• _Data to use_:
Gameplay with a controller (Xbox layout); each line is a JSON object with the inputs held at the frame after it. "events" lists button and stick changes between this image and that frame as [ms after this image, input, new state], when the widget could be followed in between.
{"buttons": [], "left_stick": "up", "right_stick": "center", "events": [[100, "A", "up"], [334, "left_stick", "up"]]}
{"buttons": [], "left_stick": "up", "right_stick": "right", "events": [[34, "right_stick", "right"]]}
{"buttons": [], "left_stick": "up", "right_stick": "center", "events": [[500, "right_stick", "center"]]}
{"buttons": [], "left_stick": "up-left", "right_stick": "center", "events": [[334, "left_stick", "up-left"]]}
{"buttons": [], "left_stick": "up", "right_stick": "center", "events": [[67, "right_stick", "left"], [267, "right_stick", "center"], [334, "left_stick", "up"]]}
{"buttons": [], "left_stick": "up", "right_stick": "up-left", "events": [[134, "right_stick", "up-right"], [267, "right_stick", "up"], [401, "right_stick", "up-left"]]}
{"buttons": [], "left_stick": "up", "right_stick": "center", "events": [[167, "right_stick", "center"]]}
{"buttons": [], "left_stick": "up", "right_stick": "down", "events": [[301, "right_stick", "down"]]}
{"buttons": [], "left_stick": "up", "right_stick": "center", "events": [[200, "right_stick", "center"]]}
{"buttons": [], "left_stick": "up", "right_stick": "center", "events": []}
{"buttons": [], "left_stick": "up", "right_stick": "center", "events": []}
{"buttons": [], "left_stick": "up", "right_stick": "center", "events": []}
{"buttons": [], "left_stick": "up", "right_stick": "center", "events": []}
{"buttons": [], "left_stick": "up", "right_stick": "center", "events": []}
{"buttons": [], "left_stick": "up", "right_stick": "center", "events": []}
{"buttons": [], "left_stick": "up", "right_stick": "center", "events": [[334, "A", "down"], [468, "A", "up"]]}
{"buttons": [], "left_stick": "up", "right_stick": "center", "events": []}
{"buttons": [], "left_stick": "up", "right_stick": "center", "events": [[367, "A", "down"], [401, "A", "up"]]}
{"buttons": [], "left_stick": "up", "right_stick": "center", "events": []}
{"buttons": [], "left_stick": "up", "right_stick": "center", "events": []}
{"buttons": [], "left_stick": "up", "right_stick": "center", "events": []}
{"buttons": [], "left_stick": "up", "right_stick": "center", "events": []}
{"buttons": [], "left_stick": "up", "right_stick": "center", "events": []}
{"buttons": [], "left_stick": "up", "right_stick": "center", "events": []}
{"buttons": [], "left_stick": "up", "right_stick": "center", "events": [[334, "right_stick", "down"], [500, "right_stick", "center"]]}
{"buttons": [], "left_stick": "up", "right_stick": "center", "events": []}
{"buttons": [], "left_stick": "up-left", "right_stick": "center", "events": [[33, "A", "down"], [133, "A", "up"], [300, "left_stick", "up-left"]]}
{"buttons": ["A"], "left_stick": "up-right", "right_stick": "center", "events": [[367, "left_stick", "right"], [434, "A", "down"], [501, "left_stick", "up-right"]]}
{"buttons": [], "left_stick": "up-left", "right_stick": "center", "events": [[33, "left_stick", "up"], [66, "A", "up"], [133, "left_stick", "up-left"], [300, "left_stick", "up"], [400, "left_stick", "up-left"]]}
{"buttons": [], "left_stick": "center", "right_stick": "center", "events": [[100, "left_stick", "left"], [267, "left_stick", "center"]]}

• _Your task_: Faithfully reproduce all of the records, character for character.

• _Written solution_:
Gameplay with a controller (Xbox layout); each line is a JSON object with the inputs held at the frame after it. "events" lists button and stick changes between this image and that frame as [ms after this image, input, new state], when the widget could be followed in between.
{"buttons": [], "left_stick": "up", "right_stick": "center", "events": [[100, "A", "up"], [334, "left_stick", "up"]]}
{"buttons": [], "left_stick": "up", "right_stick": "right", "events": [[34, "right_stick", "right"]]}
{"buttons": [], "left_stick": "up", "right_stick": "center", "events": [[500, "right_stick", "center"]]}
{"buttons": [], "left_stick": "up-left", "right_stick": "center", "events": [[334, "left_stick", "up-left"]]}
{"buttons": [], "left_stick": "up", "right_stick": "center", "events": [[67, "right_stick", "left"], [267, "right_stick", "center"], [334, "left_stick", "up"]]}
{"buttons": [], "left_stick": "up", "right_stick": "up-left", "events": [[134, "right_stick", "up-right"], [267, "right_stick", "up"], [401, "right_stick", "up-left"]]}
{"buttons": [], "left_stick": "up", "right_stick": "center", "events": [[167, "right_stick", "center"]]}
{"buttons": [], "left_stick": "up", "right_stick": "down", "events": [[301, "right_stick", "down"]]}
{"buttons": [], "left_stick": "up", "right_stick": "center", "events": [[200, "right_stick", "center"]]}
{"buttons": [], "left_stick": "up", "right_stick": "center", "events": []}
{"buttons": [], "left_stick": "up", "right_stick": "center", "events": []}
{"buttons": [], "left_stick": "up", "right_stick": "center", "events": []}
{"buttons": [], "left_stick": "up", "right_stick": "center", "events": []}
{"buttons": [], "left_stick": "up", "right_stick": "center", "events": []}
{"buttons": [], "left_stick": "up", "right_stick": "center", "events": []}
{"buttons": [], "left_stick": "up", "right_stick": "center", "events": [[334, "A", "down"], [468, "A", "up"]]}
{"buttons": [], "left_stick": "up", "right_stick": "center", "events": []}
{"buttons": [], "left_stick": "up", "right_stick": "center", "events": [[367, "A", "down"], [401, "A", "up"]]}
{"buttons": [], "left_stick": "up", "right_stick": "center", "events": []}
{"buttons": [], "left_stick": "up", "right_stick": "center", "events": []}
{"buttons": [], "left_stick": "up", "right_stick": "center", "events": []}
{"buttons": [], "left_stick": "up", "right_stick": "center", "events": []}
{"buttons": [], "left_stick": "up", "right_stick": "center", "events": []}
{"buttons": [], "left_stick": "up", "right_stick": "center", "events": []}
{"buttons": [], "left_stick": "up", "right_stick": "center", "events": [[334, "right_stick", "down"], [500, "right_stick", "center"]]}
{"buttons": [], "left_stick": "up", "right_stick": "center", "events": []}
{"buttons": [], "left_stick": "up-left", "right_stick": "center", "events": [[33, "A", "down"], [133, "A", "up"], [300, "left_stick", "up-left"]]}
{"buttons": ["A"], "left_stick": "up-right", "right_stick": "center", "events": [[367, "left_stick", "right"], [434, "A", "down"], [501, "left_stick", "up-right"]]}
{"buttons": [], "left_stick": "up-left", "right_stick": "center", "events": [[33, "left_stick", "up"], [66, "A", "up"], [133, "left_stick", "up-left"], [300, "left_stick", "up"], [400, "left_stick", "up-left"]]}
{"buttons": [], "left_stick": "center", "right_stick": "center", "events": [[100, "left_stick", "left"], [267, "left_stick", "center"]]}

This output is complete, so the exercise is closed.